In particular, for many carers and their wellbeing, what they welcome - Carers Breaks - whether a holiday for a week once in a while, or a three day break, or even to support a carer to take the person they care for out for a day.

What is important here is giving a carer a break, rather than simply picking up the pieces if and when a carer can no longer manage.

However, whilst it would be very good new if the "Social Care" White Paper contains new rights for carers, that is only the start of the task.
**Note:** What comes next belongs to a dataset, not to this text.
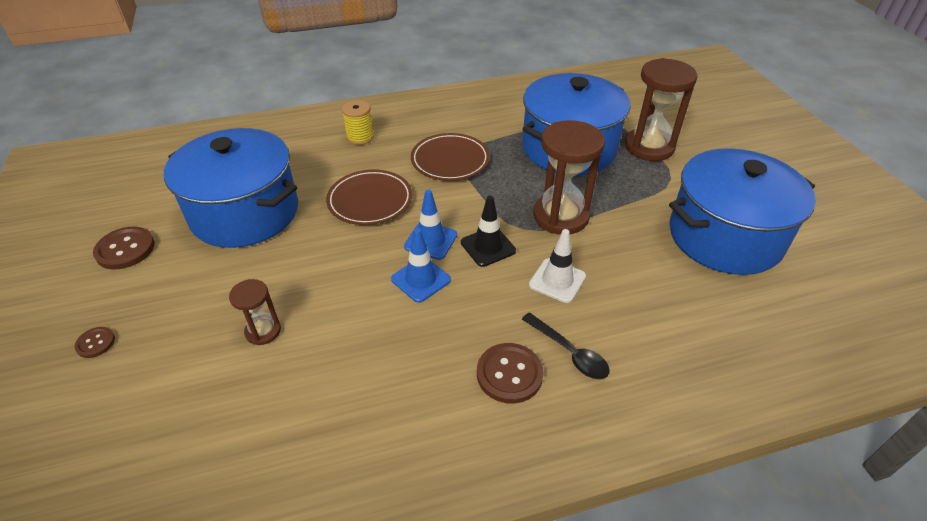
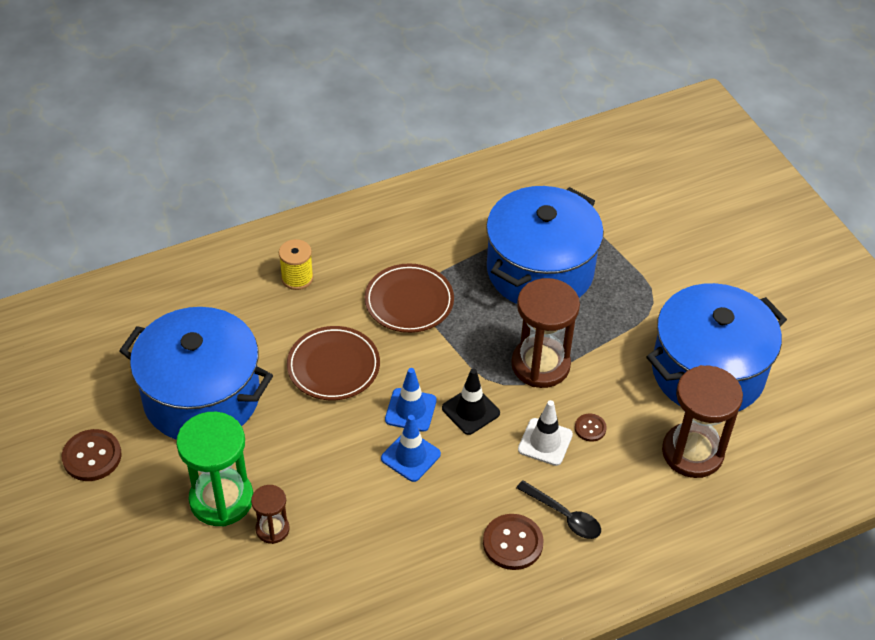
camera: 10 degrees left, 5 degrees up
brown button [75,327,115,358] -> brown button moved to [575,414,607,442]
brown hourglass [625,58,698,161] -> brown hourglass moved to [662,365,743,478]
none -> green hourglass [176,412,253,527]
I think that those of us concerned about carers, are going to have to take a number of initiatives.

Firstly, I think that on each of the new Clinical Commissioning Groups, i.e. the bodies replacing Primary Care Trusts, the NHS organisations that will be commissioning local healthcare, that we should seek to ensure that there is a member of the Board who is a carers champion, who has the responsibility for regularly trying to ensure that their Clinical Commissioning Group is doing all that they reasonably can to assist, support and help carers.

Likewise, on the new Health and Wellbeing Boards and new local HealthWatches, again, we need to do everything possible to encourage carers champions.

There needs to be a lead member of the Health and Wellbeing Board , whether an elected councillor or official - either way a person who has clearly seen, understood and known as being the carers champion on that Health and Wellbeing Board.

Likewise, every HealthWatch should have amongst their members someone who is responsible for taking the lead on carers issues.

Then I suspect that for many carers, one of their needs is training.

Every year, hundreds of thousands of people become carers for the first time.

No two instances are exactly the same, but almost certainly they will not necessarily have had any experience previously of being a carer.

There are all sorts of issues - practical, legal, from how to secure help and support, to accessing respite care - which they will suddenly be having to cope with and I would hope that Health and Wellbeing Boards would see the value of encouraging the provision of training course.

Then I suspect that there is more that needs to be done to support and recognise the status of professional carers, i.e. those people working in care homes, acting and working as domiciliary care workers.

Often, not always, they will have NVQ qualifications as carers, but at present there is no way of recognising a professional care assistant who has reached a level of professionalism.

We are going to need many more professional carers, particularly if we are seeking to try and ensure that people can stay at home as long as possible, rather than going into residential care. They are only going to be able to do that if they have proper professional, external, support.

So there is a huge agenda here for the All Party Group for Carers, for MPs generally, who are concerned to improve support for carers.

A huge agenda for the excellent national organisations dedicated to supporting carers and for very large numbers of people in health and social care.